<<<<

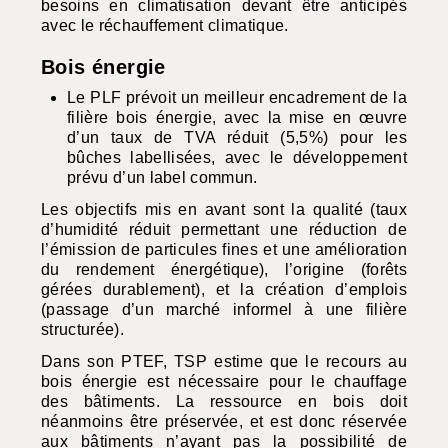
besoins en climatisation devant être anticipés
avec le réchauffement climatique.
Bois énergie
Le
PLF
prévoit un meilleur encadrement de la
filière bois énergie, avec la mise en œuvre
d’un taux de
TVA
réduit (5,5%) pour les
bûches labellisées, avec le développement
prévu d’un label commun.
Les objectifs mis en avant sont la qualité (taux
d’humidité réduit permettant une réduction de
l’émission de particules fines et une amélioration
du rendement énergétique), l’origine (forêts
gérées durablement), et la création d’emplois
(passage d’un marché informel à une filière
structurée).
Dans son
PTEF
,
TSP
estime que le recours au
bois énergie est nécessaire pour le chauffage
des bâtiments. La ressource en bois doit
néanmoins être préservée, et est donc réservée
aux bâtiments n’ayant pas la possibilité de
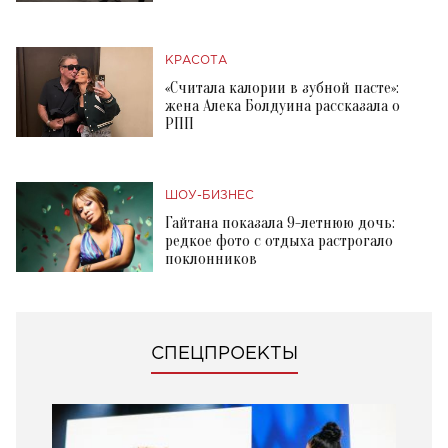
КРАСОТА
«Считала калории в зубной пасте»:
жена Алека Болдуина рассказала о
РПП
ШОУ-БИЗНЕС
Гайтана показала 9-летнюю дочь:
редкое фото с отдыха растрогало
поклонников
СПЕЦПРОЕКТЫ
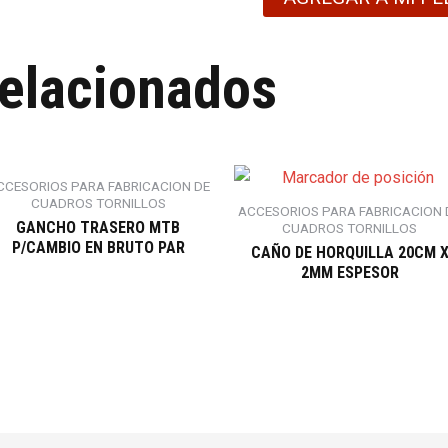
relacionados
CCESORIOS PARA FABRICACION DE
CUADROS TORNILLOS
ACCESORIOS PARA FABRICACION 
GANCHO TRASERO MTB
CUADROS TORNILLOS
P/CAMBIO EN BRUTO PAR
CAÑO DE HORQUILLA 20CM 
2MM ESPESOR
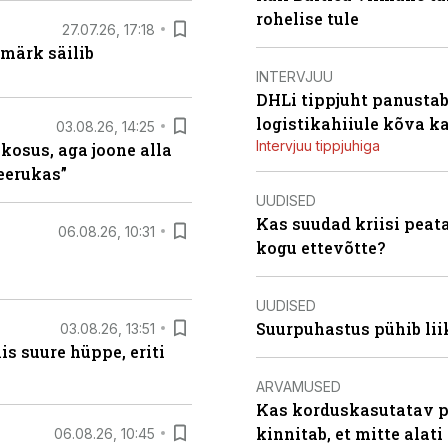
rohelise tule
27.07.26, 17:18
märk säilib
INTERVJUU
DHLi tippjuht panustab 
logistikahiiule kõva k
03.08.26, 14:25
Intervjuu tippjuhiga
 kosus, aga joone alla
keerukas”
UUDISED
Kas suudad kriisi peat
06.08.26, 10:31
kogu ettevõtte?
UUDISED
Suurpuhastus pühib liik
03.08.26, 13:51
s suure hüppe, eriti
ARVAMUSED
Kas korduskasutatav p
kinnitab, et mitte alati
06.08.26, 10:45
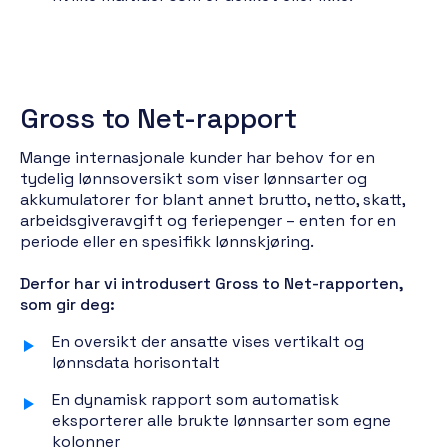
Gross to Net-rapport
Mange internasjonale kunder har behov for en
tydelig lønnsoversikt som viser lønnsarter og
akkumulatorer for blant annet brutto, netto, skatt,
arbeidsgiveravgift og feriepenger – enten for en
periode eller en spesifikk lønnskjøring.
Derfor har vi introdusert Gross to Net-rapporten,
som gir deg:
En oversikt der ansatte vises vertikalt og
lønnsdata horisontalt
En dynamisk rapport som automatisk
eksporterer alle brukte lønnsarter som egne
kolonner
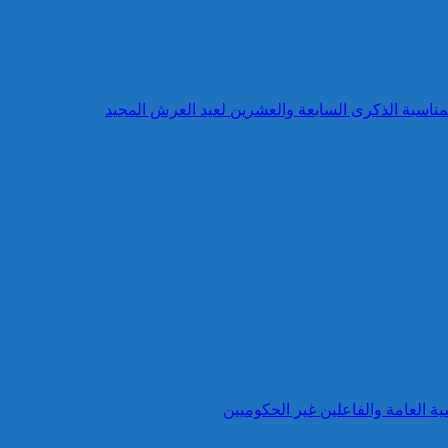
بمناسبة الذكرى السابعة والعشرين لعيد العرش المجيد
ية العامة والفاعلين غير الحكوميين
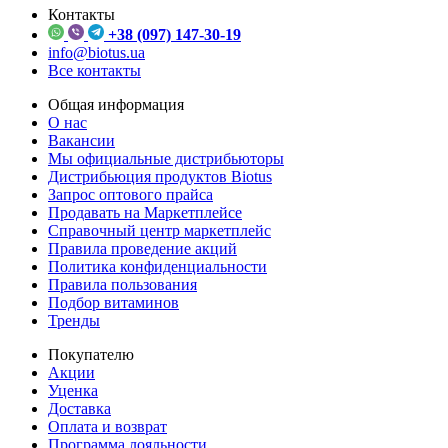
Контакты
+38 (097) 147-30-19
info@biotus.ua
Все контакты
Общая информация
О нас
Вакансии
Мы официальные дистрибьюторы
Дистрибьюция продуктов Biotus
Запрос оптового прайса
Продавать на Маркетплейсе
Справочный центр маркетплейс
Правила проведение акций
Политика конфиденциальности
Правила пользования
Подбор витаминов
Тренды
Покупателю
Акции
Уценка
Доставка
Оплата и возврат
Программа лояльности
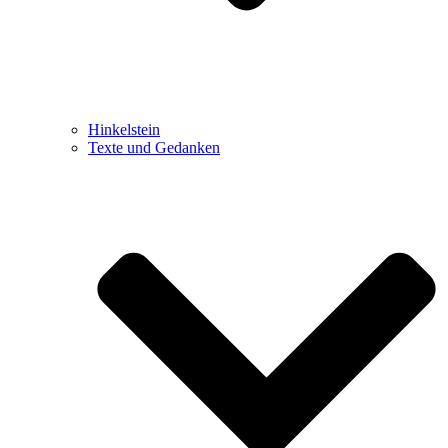
Hinkelstein
Texte und Gedanken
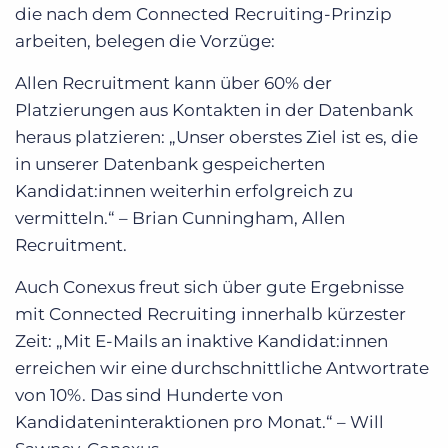
die nach dem Connected Recruiting-Prinzip
arbeiten, belegen die Vorzüge:
Allen Recruitment kann über 60% der
Platzierungen aus Kontakten in der Datenbank
heraus platzieren: „Unser oberstes Ziel ist es, die
in unserer Datenbank gespeicherten
Kandidat:innen weiterhin erfolgreich zu
vermitteln.“ – Brian Cunningham, Allen
Recruitment.
Auch Conexus freut sich über gute Ergebnisse
mit Connected Recruiting innerhalb kürzester
Zeit: „Mit E-Mails an inaktive Kandidat:innen
erreichen wir eine durchschnittliche Antwortrate
von 10%. Das sind Hunderte von
Kandidateninteraktionen pro Monat.“ – Will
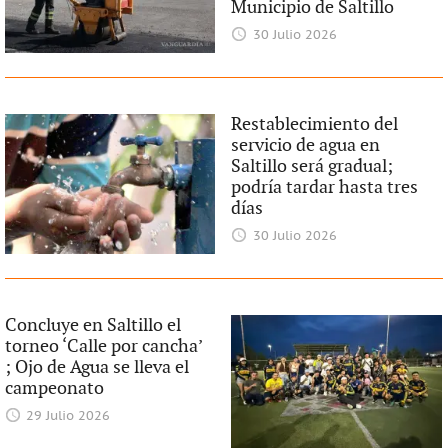
Municipio de Saltillo
30 Julio 2026
Restablecimiento del
servicio de agua en
Saltillo será gradual;
podría tardar hasta tres
días
30 Julio 2026
Concluye en Saltillo el
torneo ‘Calle por cancha’
; Ojo de Agua se lleva el
campeonato
29 Julio 2026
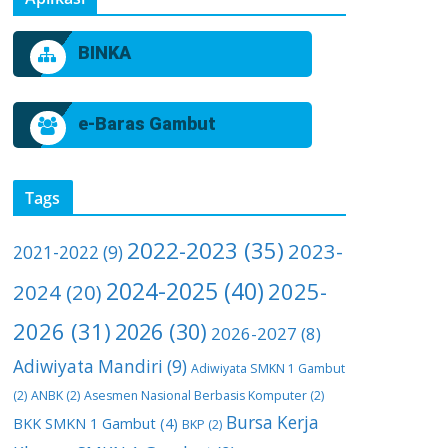
BINKA
e-Baras Gambut
Tags
2022-2023
(35)
2023-
2021-2022
(9)
2024-2025
(40)
2025-
2024
(20)
2026
(31)
2026
(30)
2026-2027
(8)
Adiwiyata Mandiri
(9)
Adiwiyata SMKN 1 Gambut
(2)
ANBK
(2)
Asesmen Nasional Berbasis Komputer
(2)
Bursa Kerja
BKK SMKN 1 Gambut
(4)
BKP
(2)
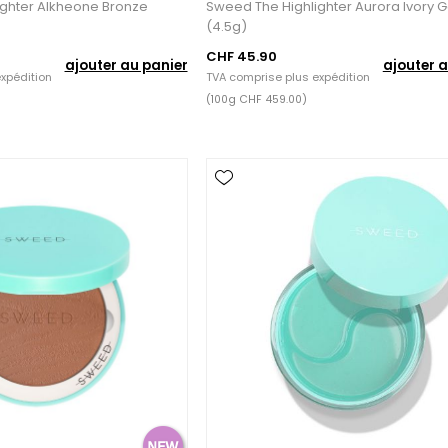
ighter Alkheone Bronze
Sweed The Highlighter Aurora Ivory 
(4.5g)
CHF 45.90
ajouter au panier
ajouter a
xpédition
TVA comprise plus
expédition
(100g CHF 459.00)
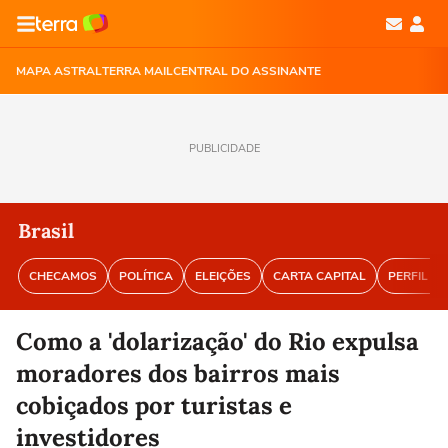
MAPA ASTRAL
TERRA MAIL
CENTRAL DO ASSINANTE
PUBLICIDADE
Brasil
CHECAMOS
POLÍTICA
ELEIÇÕES
CARTA CAPITAL
PERFIL BR
Como a 'dolarização' do Rio expulsa
moradores dos bairros mais
cobiçados por turistas e
investidores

>>>>

• **Exercise goal**: Write out, word for word, the text read from all of the records above, and leave the pictures out of your answer.

• **Answer for this exercise**:
besoins en climatisation devant être anticipés
avec le réchauffement climatique.
Bois énergie
Le
PLF
prévoit un meilleur encadrement de la
filière bois énergie, avec la mise en œuvre
d’un taux de
TVA
réduit (5,5%) pour les
bûches labellisées, avec le développement
prévu d’un label commun.
Les objectifs mis en avant sont la qualité (taux
d’humidité réduit permettant une réduction de
l’émission de particules fines et une amélioration
du rendement énergétique), l’origine (forêts
gérées durablement), et la création d’emplois
(passage d’un marché informel à une filière
structurée).
Dans son
PTEF
,
TSP
estime que le recours au
bois énergie est nécessaire pour le chauffage
des bâtiments. La ressource en bois doit
néanmoins être préservée, et est donc réservée
aux bâtiments n’ayant pas la possibilité de
КРАСОТА
«Считала калории в зубной пасте»:
жена Алека Болдуина рассказала о
РПП
ШОУ-БИЗНЕС
Гайтана показала 9-летнюю дочь:
редкое фото с отдыха растрогало
поклонников
СПЕЦПРОЕКТЫ
relacionados
CCESORIOS PARA FABRICACION DE
CUADROS TORNILLOS
ACCESORIOS PARA FABRICACION 
GANCHO TRASERO MTB
CUADROS TORNILLOS
P/CAMBIO EN BRUTO PAR
CAÑO DE HORQUILLA 20CM 
2MM ESPESOR
rohelise tule
27.07.26, 17:18
märk säilib
INTERVJUU
DHLi tippjuht panustab 
logistikahiiule kõva k
03.08.26, 14:25
Intervjuu tippjuhiga
 kosus, aga joone alla
keerukas”
UUDISED
Kas suudad kriisi peat
06.08.26, 10:31
kogu ettevõtte?
UUDISED
Suurpuhastus pühib liik
03.08.26, 13:51
s suure hüppe, eriti
ARVAMUSED
Kas korduskasutatav p
kinnitab, et mitte alati
06.08.26, 10:45
Gross to Net-rapport
Mange internasjonale kunder har behov for en
tydelig lønnsoversikt som viser lønnsarter og
akkumulatorer for blant annet brutto, netto, skatt,
arbeidsgiveravgift og feriepenger – enten for en
periode eller en spesifikk lønnskjøring.
Derfor har vi introdusert Gross to Net-rapporten,
som gir deg:
En oversikt der ansatte vises vertikalt og
lønnsdata horisontalt
En dynamisk rapport som automatisk
eksporterer alle brukte lønnsarter som egne
kolonner
بمناسبة الذكرى السابعة والعشرين لعيد العرش المجيد
ية العامة والفاعلين غير الحكوميين
Контакты
+38 (097) 147-30-19
info@biotus.ua
Все контакты
Общая информация
О нас
Вакансии
Мы официальные дистрибьюторы
Дистрибьюция продуктов Biotus
Запрос оптового прайса
Продавать на Маркетплейсе
Справочный центр маркетплейс
Правила проведение акций
Политика конфиденциальности
Правила пользования
Подбор витаминов
Тренды
Покупателю
Акции
Уценка
Доставка
Оплата и возврат
Программа лояльности
Hinkelstein
Texte und Gedanken
die nach dem Connected Recruiting-Prinzip
arbeiten, belegen die Vorzüge:
Allen Recruitment kann über 60% der
Platzierungen aus Kontakten in der Datenbank
heraus platzieren: „Unser oberstes Ziel ist es, die
in unserer Datenbank gespeicherten
Kandidat:innen weiterhin erfolgreich zu
vermitteln.“ – Brian Cunningham, Allen
Recruitment.
Auch Conexus freut sich über gute Ergebnisse
mit Connected Recruiting innerhalb kürzester
Zeit: „Mit E-Mails an inaktive Kandidat:innen
erreichen wir eine durchschnittliche Antwortrate
von 10%. Das sind Hunderte von
Kandidateninteraktionen pro Monat.“ – Will
Municipio de Saltillo
30 Julio 2026
Restablecimiento del
servicio de agua en
Saltillo será gradual;
podría tardar hasta tres
días
30 Julio 2026
Concluye en Saltillo el
torneo ‘Calle por cancha’
; Ojo de Agua se lleva el
campeonato
29 Julio 2026
BINKA
e-Baras Gambut
Tags
2022-2023
(35)
2023-
2021-2022
(9)
2024-2025
(40)
2025-
2024
(20)
2026
(31)
2026
(30)
2026-2027
(8)
Adiwiyata Mandiri
(9)
Adiwiyata SMKN 1 Gambut
(2)
ANBK
(2)
Asesmen Nasional Berbasis Komputer
(2)
Bursa Kerja
BKK SMKN 1 Gambut
(4)
BKP
(2)
ighter Alkheone Bronze
Sweed The Highlighter Aurora Ivory 
(4.5g)
CHF 45.90
ajouter au panier
ajouter a
xpédition
TVA comprise plus
expédition
(100g CHF 459.00)
MAPA ASTRAL
TERRA MAIL
CENTRAL DO ASSINANTE
PUBLICIDADE
Brasil
CHECAMOS
POLÍTICA
ELEIÇÕES
CARTA CAPITAL
PERFIL BR
Como a 'dolarização' do Rio expulsa
moradores dos bairros mais
cobiçados por turistas e
investidores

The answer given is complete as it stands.